Кошкаров-Заревой привычным движением оседлал очками мясистый нос и продолжал, косясь на Есенина:
— А я скажу так: мы с вами и поэтами будем, и гражданами почтём своим долгом не слыть, а быть. Не стану растекаться по древу, а скажу коротко и прямо: есть предложение издавать журнал, передовой, прогрессивный, борющийся за международное объединение трудящихся. Цель журнала изложена вот в этом проекте воззвания о нашем будущем журнале.

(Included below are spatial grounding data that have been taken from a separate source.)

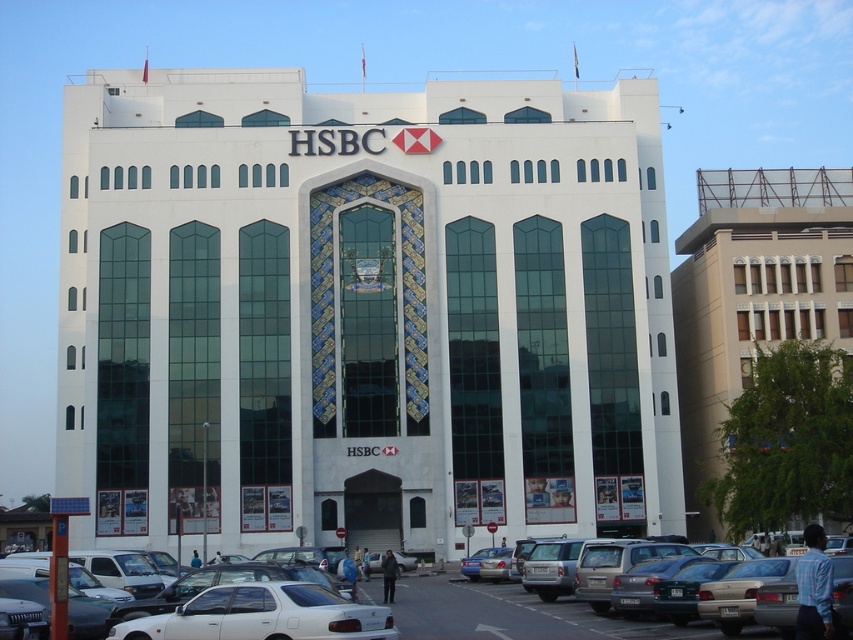
Does white glossy sedan at center lie in front of silver metallic sedan at lower center?

That is True.

From the picture: Can you confirm if white glossy sedan at center is smaller than silver metallic sedan at lower center?

Correct, white glossy sedan at center occupies less space than silver metallic sedan at lower center.

Is point (366, 621) in front of point (453, 605)?

Yes, point (366, 621) is closer to viewer.

Image resolution: width=853 pixels, height=640 pixels. Identify the location of white glossy sedan at center. (263, 616).

Between point (556, 618) and point (599, 627), which one is positioned in front?

Positioned in front is point (599, 627).

Based on the photo, does white matte cars at lower center appear over silver metallic sedan at lower center?

Yes, white matte cars at lower center is above silver metallic sedan at lower center.

Between point (512, 636) and point (503, 596), which one is positioned in front?

Point (512, 636)

The width and height of the screenshot is (853, 640). I want to click on white matte cars at lower center, so click(515, 614).

Between white glossy sedan at center and white matte sedan at lower center, which one appears on the right side from the viewer's perspective?

Positioned to the right is white glossy sedan at center.

Locate an element on the screen. white glossy sedan at center is located at coordinates (263, 616).

Between point (223, 605) and point (144, 600), which one is positioned in front?

Point (223, 605)

This screenshot has width=853, height=640. I want to click on white glossy sedan at center, so click(x=263, y=616).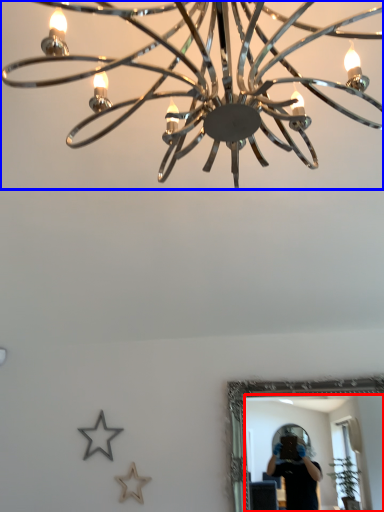
Question: Which point is further to the camera, mirror (highlighted by a red box) or lamp (highlighted by a blue box)?

Choices:
 (A) mirror
 (B) lamp

Answer: (A)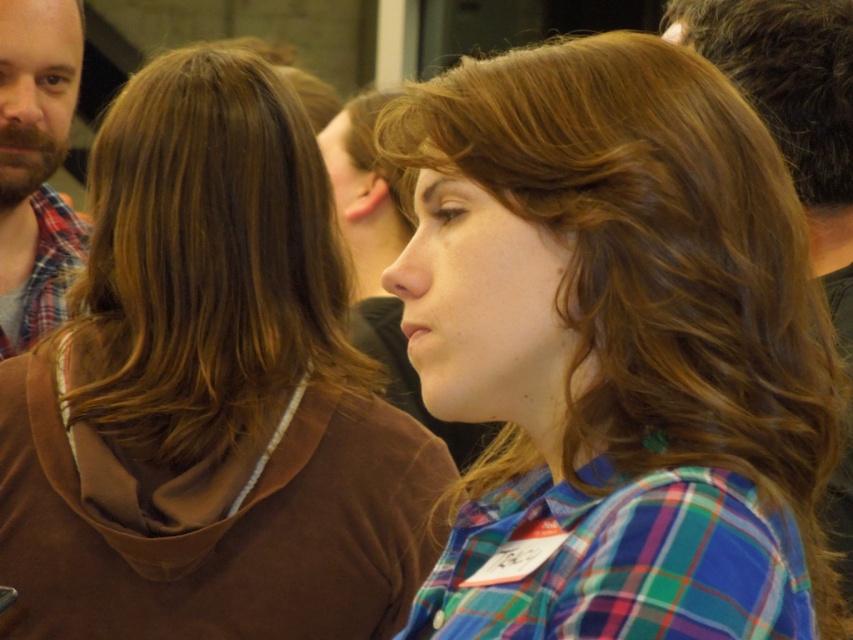
You are standing in the social gathering shown in the image. There is a point at coordinates (381, 260). What object is located at that point?

The point at coordinates (381, 260) corresponds to the matte black shirt at center.

You are organizing a photo shoot and need to place a matte black shirt at center in the scene. Where exactly should you position it?

You should position the matte black shirt at center at point (381,260).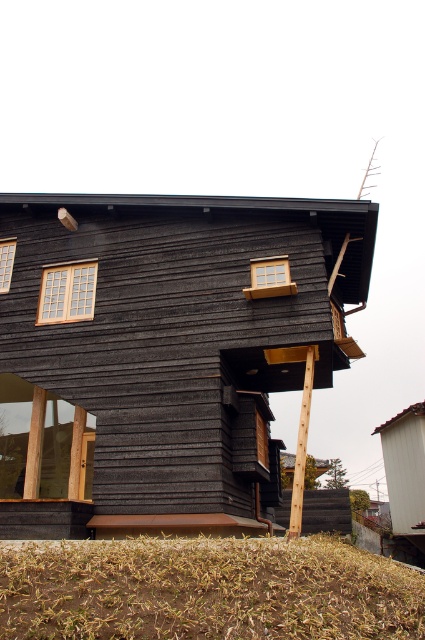
Question: Which of the following is the farthest from the observer?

Он взял мелко исписанный листок и, поднеся почти вплотную к глазам, раздельно прочёл:
— «Цель журнала — быть другом интеллигента, народника, сознательного крестьянина, фабричного рабочего и сельского учителя». — Сделав выдох, он разъяснил: — Вы, надеюсь, понимаете, что более откровенно мы не сможем сказать о нашем желании привлечь всех, кто хотя бы в малой степени настроен против кровопролитной войны.